Key issues Pipeline Physics addresses with its models
Key issues we address with our models include:
Strategic issues:
- Simultaneously considering risks, financial goals and corporate strategy.
- Balancing investments among early stage trials, late stage trials and current revenue streams.
Pipeline issues:
- The value created when discovery and development resolve uncertainty and risk.
- Compounds' probabilities of technical success and phases' success rates.
- Trials' and programs' cycle-times, because getting medicines to market sooner saves precious patent protected time for sales.
Operational issues:
- Pipeline management: Investing in phase I to create good scenarios for phase II. Investing in phase II to create good scenarios for phase III.
- Back-up (follow-on) compounds: Sequencing backup compounds to maximize value, especially considering cycle-times, the probabilities of technical success and the information produced by the lead compound's trials.
- Sequencing indications: Testing indications in
parallel or in sequence to maximize value. Selecting the right
indication(s) to be first for phase IIA (proof of concept),
phase III, regulatory approval and initial negotiations with
payers. Forming good assumptions about launch date, price, impact
on sales force and probability of success. Creating flexibility
so one can adjust as assumptions change.
- Multiple trials of varying sizes: Maximizing value over all trials, considering both larger trials, which reduce the probabilities of false-positives and false-negatives, and smaller trials, which allow more compounds to be tested while honoring budgets.
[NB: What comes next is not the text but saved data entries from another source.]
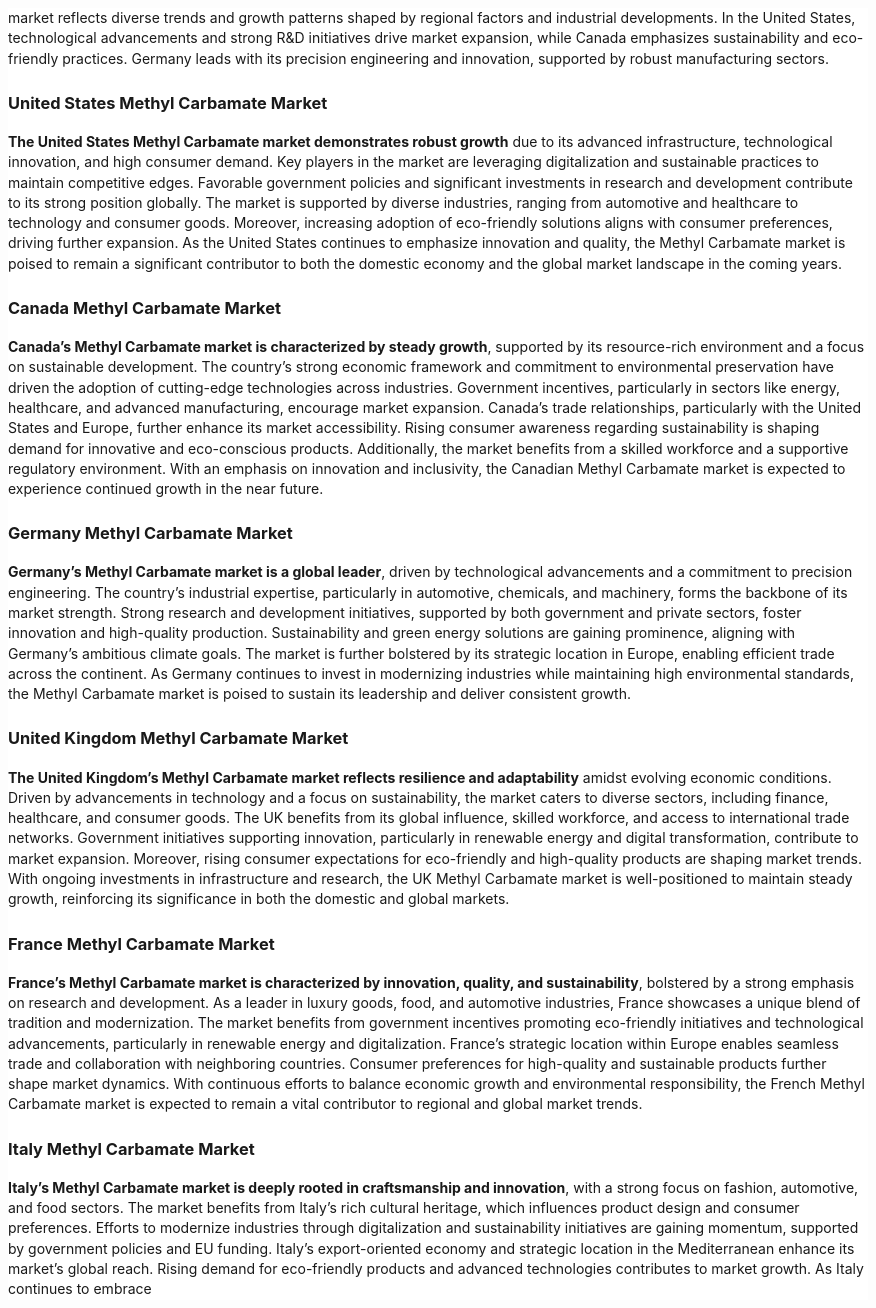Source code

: market reflects diverse trends and growth patterns shaped by regional factors and industrial developments. In the United States, technological advancements and strong R&amp;D initiatives drive market expansion, while Canada emphasizes sustainability and eco-friendly practices. Germany leads with its precision engineering and innovation, supported by robust manufacturing sectors.</span></em></p></blockquote><h3><strong>United States Methyl Carbamate Market</strong></h3><p><strong>The United States Methyl Carbamate market demonstrates robust growth</strong> due to its advanced infrastructure, technological innovation, and high consumer demand. Key players in the market are leveraging digitalization and sustainable practices to maintain competitive edges. Favorable government policies and significant investments in research and development contribute to its strong position globally. The market is supported by diverse industries, ranging from automotive and healthcare to technology and consumer goods. Moreover, increasing adoption of eco-friendly solutions aligns with consumer preferences, driving further expansion. As the United States continues to emphasize innovation and quality, the Methyl Carbamate market is poised to remain a significant contributor to both the domestic economy and the global market landscape in the coming years.</p><h3><strong>Canada Methyl Carbamate Market</strong></h3><p><strong>Canada&rsquo;s Methyl Carbamate market is characterized by steady growth</strong>, supported by its resource-rich environment and a focus on sustainable development. The country&rsquo;s strong economic framework and commitment to environmental preservation have driven the adoption of cutting-edge technologies across industries. Government incentives, particularly in sectors like energy, healthcare, and advanced manufacturing, encourage market expansion. Canada&rsquo;s trade relationships, particularly with the United States and Europe, further enhance its market accessibility. Rising consumer awareness regarding sustainability is shaping demand for innovative and eco-conscious products. Additionally, the market benefits from a skilled workforce and a supportive regulatory environment. With an emphasis on innovation and inclusivity, the Canadian Methyl Carbamate market is expected to experience continued growth in the near future.</p><h3><strong>Germany Methyl Carbamate Market</strong></h3><p><strong>Germany&rsquo;s Methyl Carbamate market is a global leader</strong>, driven by technological advancements and a commitment to precision engineering. The country&rsquo;s industrial expertise, particularly in automotive, chemicals, and machinery, forms the backbone of its market strength. Strong research and development initiatives, supported by both government and private sectors, foster innovation and high-quality production. Sustainability and green energy solutions are gaining prominence, aligning with Germany&rsquo;s ambitious climate goals. The market is further bolstered by its strategic location in Europe, enabling efficient trade across the continent. As Germany continues to invest in modernizing industries while maintaining high environmental standards, the Methyl Carbamate market is poised to sustain its leadership and deliver consistent growth.</p><h3><strong>United Kingdom Methyl Carbamate Market</strong></h3><p><strong>The United Kingdom&rsquo;s Methyl Carbamate market reflects resilience and adaptability</strong> amidst evolving economic conditions. Driven by advancements in technology and a focus on sustainability, the market caters to diverse sectors, including finance, healthcare, and consumer goods. The UK benefits from its global influence, skilled workforce, and access to international trade networks. Government initiatives supporting innovation, particularly in renewable energy and digital transformation, contribute to market expansion. Moreover, rising consumer expectations for eco-friendly and high-quality products are shaping market trends. With ongoing investments in infrastructure and research, the UK Methyl Carbamate market is well-positioned to maintain steady growth, reinforcing its significance in both the domestic and global markets.</p><h3><strong>France Methyl Carbamate Market</strong></h3><p><strong>France&rsquo;s Methyl Carbamate market is characterized by innovation, quality, and sustainability</strong>, bolstered by a strong emphasis on research and development. As a leader in luxury goods, food, and automotive industries, France showcases a unique blend of tradition and modernization. The market benefits from government incentives promoting eco-friendly initiatives and technological advancements, particularly in renewable energy and digitalization. France&rsquo;s strategic location within Europe enables seamless trade and collaboration with neighboring countries. Consumer preferences for high-quality and sustainable products further shape market dynamics. With continuous efforts to balance economic growth and environmental responsibility, the French Methyl Carbamate market is expected to remain a vital contributor to regional and global market trends.</p><h3><strong>Italy Methyl Carbamate Market</strong></h3><p><strong>Italy&rsquo;s Methyl Carbamate market is deeply rooted in craftsmanship and innovation</strong>, with a strong focus on fashion, automotive, and food sectors. The market benefits from Italy&rsquo;s rich cultural heritage, which influences product design and consumer preferences. Efforts to modernize industries through digitalization and sustainability initiatives are gaining momentum, supported by government policies and EU funding. Italy&rsquo;s export-oriented economy and strategic location in the Mediterranean enhance its market&rsquo;s global reach. Rising demand for eco-friendly products and advanced technologies contributes to market growth. As Italy continues to embrace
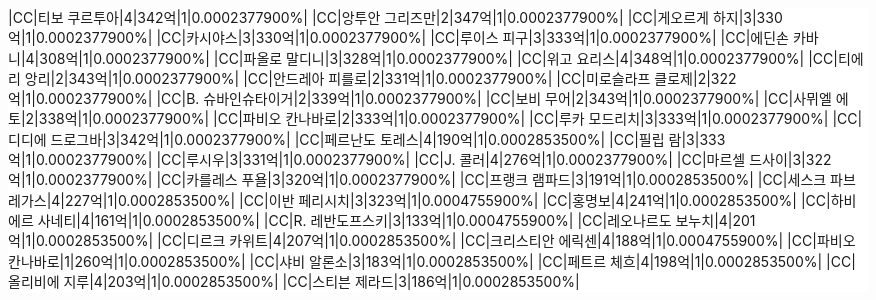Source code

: |CC|티보 쿠르투아|4|342억|1|0.0002377900%|
|CC|앙투안 그리즈만|2|347억|1|0.0002377900%|
|CC|게오르게 하지|3|330억|1|0.0002377900%|
|CC|카시야스|3|330억|1|0.0002377900%|
|CC|루이스 피구|3|333억|1|0.0002377900%|
|CC|에딘손 카바니|4|308억|1|0.0002377900%|
|CC|파올로 말디니|3|328억|1|0.0002377900%|
|CC|위고 요리스|4|348억|1|0.0002377900%|
|CC|티에리 앙리|2|343억|1|0.0002377900%|
|CC|안드레아 피를로|2|331억|1|0.0002377900%|
|CC|미로슬라프 클로제|2|322억|1|0.0002377900%|
|CC|B. 슈바인슈타이거|2|339억|1|0.0002377900%|
|CC|보비 무어|2|343억|1|0.0002377900%|
|CC|사뮈엘 에토|2|338억|1|0.0002377900%|
|CC|파비오 칸나바로|2|333억|1|0.0002377900%|
|CC|루카 모드리치|3|333억|1|0.0002377900%|
|CC|디디에 드로그바|3|342억|1|0.0002377900%|
|CC|페르난도 토레스|4|190억|1|0.0002853500%|
|CC|필립 람|3|333억|1|0.0002377900%|
|CC|루시우|3|331억|1|0.0002377900%|
|CC|J. 콜러|4|276억|1|0.0002377900%|
|CC|마르셀 드사이|3|322억|1|0.0002377900%|
|CC|카를레스 푸욜|3|320억|1|0.0002377900%|
|CC|프랭크 램파드|3|191억|1|0.0002853500%|
|CC|세스크 파브레가스|4|227억|1|0.0002853500%|
|CC|이반 페리시치|3|323억|1|0.0004755900%|
|CC|홍명보|4|241억|1|0.0002853500%|
|CC|하비에르 사네티|4|161억|1|0.0002853500%|
|CC|R. 레반도프스키|3|133억|1|0.0004755900%|
|CC|레오나르도 보누치|4|201억|1|0.0002853500%|
|CC|디르크 카위트|4|207억|1|0.0002853500%|
|CC|크리스티안 에릭센|4|188억|1|0.0004755900%|
|CC|파비오 칸나바로|1|260억|1|0.0002853500%|
|CC|샤비 알론소|3|183억|1|0.0002853500%|
|CC|페트르 체흐|4|198억|1|0.0002853500%|
|CC|올리비에 지루|4|203억|1|0.0002853500%|
|CC|스티븐 제라드|3|186억|1|0.0002853500%|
- Adaptive phase II trials: Phase II trials decide the dosages, biomarkers and patient populations to be tested in phase III. Yet, they begin with great uncertainty. Adaptive trials create flexibility that increases a drug's likelihood of phase III success while improving its risk-benefit profile and increasing its value.
- Adaptive phase III trials: When key trial issues are still uncertain, such as dosages and biomarkers, adaptive designs can reduce costs and cycle-time, or if needed, extend them, all while increasing a compound's probability of success. Generally, adaptive trials implement a basic principle for managing uncertainty: when uncertainty is resolving, delay decisions until the last responsible moment.
- Coordinating phase II and phase III designs: Phase II has such a strong effect on Phase III's probability of success that jointly designing phase II and phase III trials can create more value than designing the trials separately.
- Dosage levels: Selecting dosages and determining the number of dosages to test in phase II and phase III trials affects a compound's probability of phase III success, its risk-benefit profile and the likelihood and magnitude of reimbursements from payers.
- Confirming biomarkers: Trial designs for testing biomarkers affect costs, cycle-time, the probability of success and the patient populations addressed by an indication. Decisions regarding the number of biomarkers to test and their sequence of testing are similar to those for lead and back-up compounds. Importantly, when making these decisions, one should use a portfolio approach, rather than considering each compound's program independently. For example, in oncology one may have multiple lead candidates and each candidate may have multiple associated indications, backup compounds, primary biomarkers and exploratory biomarkers. Maximizing value, minimizing risk and increasing flexibility, so one has good options if the initial trials fail, requires a portfolio approach.